From: Energy Systems Catapult

What to consider
  • How do LNRS areas relate to your ICS boundary?
  • What green space are there in the ICS and are there any future plans for it (that is, development, disposal)?
  • What green space programmes or reviews have been undertaken that could inform the LNRS?
  • Is there capacity to support the development of a LNRS as a contributor or reviewer?

Health and care adaptation report 2021 (best practice)

Over the next 5 years ICSs and regions should have a clear understanding of the potential risks to service continuity and patient and resident health across their geography. Additionally, appropriate ongoing surveillance should be in place to gauge the levels of preparedness and resilience across primary, secondary and social care, and provide targeted feedback. With this and improved alignment of health system leaders, regions, local authorities and local enterprise partnerships, ICSs should be able to develop a sense of the infrastructure investment and action priorities needed to reduce identified risks.

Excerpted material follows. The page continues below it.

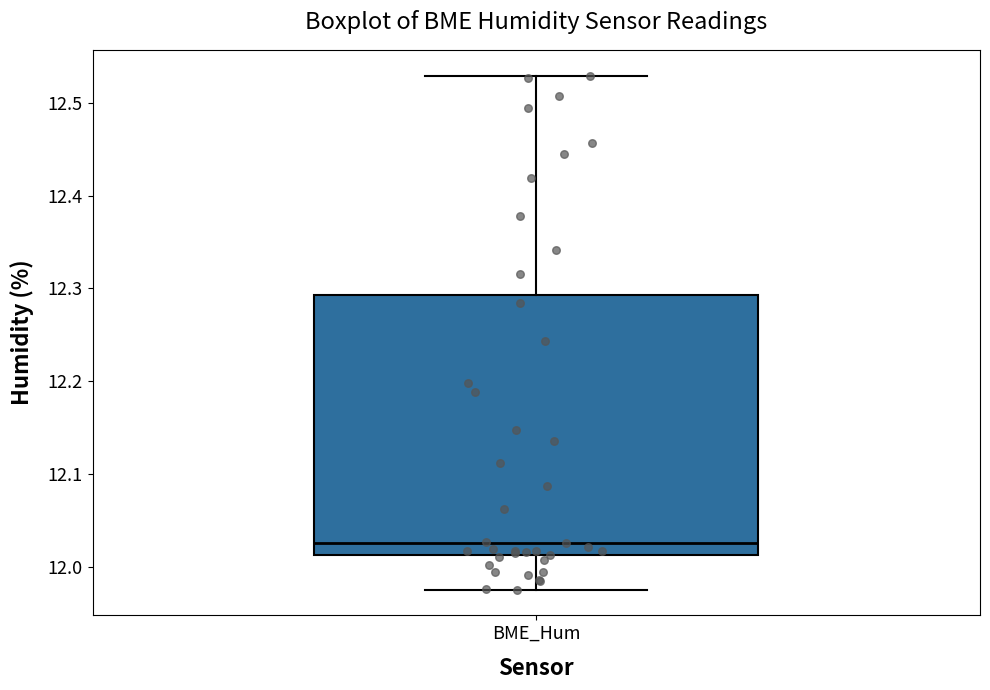

Read this box plot against the y-axis: the position of the median line, the range covered by the box, and the ends of both whiskers. The values are not printed on the chart, so give them approximately, as read against the axis.

median 12.03, box 12.01 to 12.29, whiskers 11.98 to 12.53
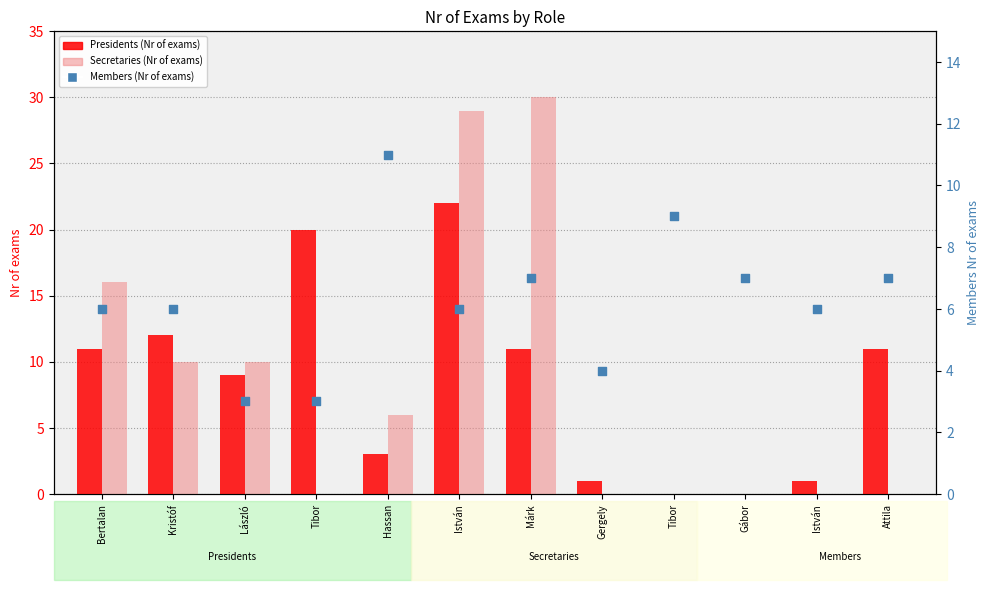

Is the value of Secretaries (Nr of exams) at Bertalan greater than the value of Presidents (Nr of exams) at Attila?

Yes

The report includes several actions for ICSs:

  • All ICSs will build long-term adaptation planning into their green plans by 2025. Adaptation planning should consider how staff will be supported during severe weather events, risks to local transport infrastructure, and barriers to delivering care in patients’ homes while maintaining essential care delivery. This should include a stress test of business continuity plans over a wide geography; for example, flooding affecting multiple trusts in a region.
  • All ICS net zero board-level leads will manage mitigation and adaptation activities. They will be accountable for adaptation planning and overseeing prioritisation and implementation of adaptation actions.
  • Each ICS will identify all sites with evidenced overheating risk to ensure investment in new buildings or retrofitting, including passive and active cooling measures. There needs to be more awareness and understanding of the risks of overheating across the health and care sector. Providers may need support in making the case for building fabric investments, such as by highlighting existing tax incentives or providing subsidies.

From: Health and care adaptation report 2021

What to consider
  • What risks have been identified through EPRR or local resilience forum processes?
  • What sites are at risk of overheating? How do they relate to core, flex, tail?
  • What sites are at risk of flooding? The Okta platform includes a flood risk toolkit, which was developed by NHS England Estates & Facilities and the Environment Agency. This includes consideration of future risk from climate change.